President Obama set what he considers an ambitious goal for reduced energy consumption during his State of the Union address Tuesday night: “Let’s cut in half the energy wasted by our homes and businesses over the next twenty years.”

Why wait so long?

The technology and economics to achieve much of this goal exist today. One of the most antiquated devices wasting power in your home right now is the light with which you’re reading this article. Your incandescent bulb is based on technology that is more than 130 years old, a light source that converts most of the bulb’s energy to heat rather than light.

American companies that build lighting based on modern technology – LEDs (Light Emitting Diodes) – can enable consumers to save money and slash their electricity usage for lighting by as much as 80 percent. Today. That change can achieve much of the President’s goal since lighting accounts for nearly one-fifth (19 percent) of electricity spending in the average household, according to the U.S. Department of Energy.

As consumers, we already rely upon LED lights in our cell phones and HDTVs. The barrier to the widespread use of efficient LEDs for lighting has been the high upfront cost of LED fixtures and bulbs. But now advancements in technology are dramatically lowering prices, so much so that a sub $10 LED bulb, which delivers brilliant, high quality light for more than a decade could soon be a reality.

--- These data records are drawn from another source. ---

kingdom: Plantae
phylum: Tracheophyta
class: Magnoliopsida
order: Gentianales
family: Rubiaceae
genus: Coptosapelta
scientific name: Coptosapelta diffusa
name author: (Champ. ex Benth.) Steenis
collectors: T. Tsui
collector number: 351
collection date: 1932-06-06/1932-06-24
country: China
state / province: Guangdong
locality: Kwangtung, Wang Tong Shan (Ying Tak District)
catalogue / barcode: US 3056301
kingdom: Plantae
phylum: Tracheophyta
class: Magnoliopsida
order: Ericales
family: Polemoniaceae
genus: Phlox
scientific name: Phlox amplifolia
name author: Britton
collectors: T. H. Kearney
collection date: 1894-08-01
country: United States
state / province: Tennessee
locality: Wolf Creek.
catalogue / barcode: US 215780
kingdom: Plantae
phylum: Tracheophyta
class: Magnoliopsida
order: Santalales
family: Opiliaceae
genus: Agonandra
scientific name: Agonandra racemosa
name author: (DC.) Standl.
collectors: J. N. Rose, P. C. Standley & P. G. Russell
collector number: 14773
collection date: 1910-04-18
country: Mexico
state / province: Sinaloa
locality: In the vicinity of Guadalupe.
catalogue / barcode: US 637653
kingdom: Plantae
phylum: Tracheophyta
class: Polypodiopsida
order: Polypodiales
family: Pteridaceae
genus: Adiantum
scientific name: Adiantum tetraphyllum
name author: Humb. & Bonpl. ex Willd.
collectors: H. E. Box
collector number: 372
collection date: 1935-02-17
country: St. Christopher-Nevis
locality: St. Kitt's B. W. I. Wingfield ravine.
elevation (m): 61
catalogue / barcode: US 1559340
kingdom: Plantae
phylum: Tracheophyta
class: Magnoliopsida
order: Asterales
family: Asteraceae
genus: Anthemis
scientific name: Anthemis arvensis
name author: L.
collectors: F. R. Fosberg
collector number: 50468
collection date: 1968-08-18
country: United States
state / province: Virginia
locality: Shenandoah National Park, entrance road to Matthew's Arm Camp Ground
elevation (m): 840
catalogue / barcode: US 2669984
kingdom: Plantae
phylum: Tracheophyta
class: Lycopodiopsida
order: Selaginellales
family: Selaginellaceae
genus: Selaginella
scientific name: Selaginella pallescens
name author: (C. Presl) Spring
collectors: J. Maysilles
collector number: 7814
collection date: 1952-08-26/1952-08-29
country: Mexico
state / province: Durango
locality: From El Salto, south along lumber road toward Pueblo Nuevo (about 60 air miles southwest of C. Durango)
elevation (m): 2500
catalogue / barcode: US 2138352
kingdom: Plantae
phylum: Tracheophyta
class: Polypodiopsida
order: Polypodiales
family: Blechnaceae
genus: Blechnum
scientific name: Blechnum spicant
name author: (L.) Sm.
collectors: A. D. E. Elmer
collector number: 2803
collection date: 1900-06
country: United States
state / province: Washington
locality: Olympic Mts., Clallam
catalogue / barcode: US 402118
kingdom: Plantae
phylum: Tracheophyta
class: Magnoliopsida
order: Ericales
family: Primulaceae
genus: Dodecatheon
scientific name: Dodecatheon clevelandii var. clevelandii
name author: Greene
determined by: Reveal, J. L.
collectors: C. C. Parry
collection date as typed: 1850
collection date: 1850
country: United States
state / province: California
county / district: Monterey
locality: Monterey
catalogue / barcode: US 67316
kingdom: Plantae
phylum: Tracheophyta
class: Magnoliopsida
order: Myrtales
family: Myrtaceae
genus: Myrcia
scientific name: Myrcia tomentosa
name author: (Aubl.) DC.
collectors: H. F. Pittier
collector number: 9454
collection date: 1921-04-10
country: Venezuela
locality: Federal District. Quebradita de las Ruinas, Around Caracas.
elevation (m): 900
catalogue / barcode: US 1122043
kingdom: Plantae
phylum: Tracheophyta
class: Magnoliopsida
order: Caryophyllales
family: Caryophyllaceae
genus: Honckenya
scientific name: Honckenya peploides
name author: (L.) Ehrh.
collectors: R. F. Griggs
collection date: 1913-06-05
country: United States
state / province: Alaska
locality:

LED lighting is already cost effective – extremely so – for businesses and municipalities.

The City of Los Angeles is saving $5.3 million annually thanks to the Green LA initiative that has thus far replaced 114,000 high-pressure sodium street lights with LED lighting, the nation’s largest such project. Once completed, Los Angeles anticipates LED lighting will save taxpayers $10-million-a-year, nearly two-thirds of what the city had been paying for lighting its streets.

Sheetz, the convenience store and gas station chain, ranked 61st on Forbes Magazine’s List of America’s Largest Private Companies, has installed LED interior and exterior lighting at more than 130 of its locations across six states. The energy savings: 45 percent on interior lighting, and as much as 55 percent on exterior lighting that illuminates Sheetz’s gas pumps. As expenses drop, LED lighting is helping boost top-line growth, according to Sheetz, which reports customers find the brighter facilities more visually appealing and perceive them as safer.

Such examples explain why LEDs accounted for 8 percent of the U.S. lighting market in 2012, according to McKinsey & Co., primarily in street lighting, retail and office environments.

Now it’s the consumer’s turn.

Fundamental advances in LED semiconductor technology, optics, and lighting system design now enable LED lights to break century old cost and performance barriers that have prevented consumers from realizing the savings businesses and municipalities already enjoy. While a typical incandescent bulb uses 60 watts of power to generate light, the current state of LED technology can produce the same light for less than 10 watts. A better, more efficient product means less expensive light. To a consumer, this means saving money – significant amounts of money.

As the cost factor shrinks, adoption of LED lighting climbs. The industry’s current rate of cost reduction could result in a doubling of LED lighting adoption over the next year. The shorter the payback on the upfront expenditure, the more likely consumers will choose LED lighting. We’ve already seen this trend in commercial lighting markets. As we approach price parity with traditional lighting, any remaining barriers for commercial and consumer adoption should continue to diminish, and we believe the rate of adoption will accelerate.

Not only does this trend result in better lighting that saves Americans money and time (imagine not changing a bulb for more than a decade), but it will also eliminate a tremendous amount of physical waste. According to IMS Research, collectively, 5.6 billion bulbs light American households and businesses, including 4.2 billion incandescent bulbs and about 1 billion compact fluorescent (CFL) bulbs that contain toxic mercury. More than 1 billion new bulbs are purchased every year.

The President’s own U.S. Department of Energy predicts the switch to LED lighting over the next two decades could save $250 billion in energy costs. There’s no need to wait.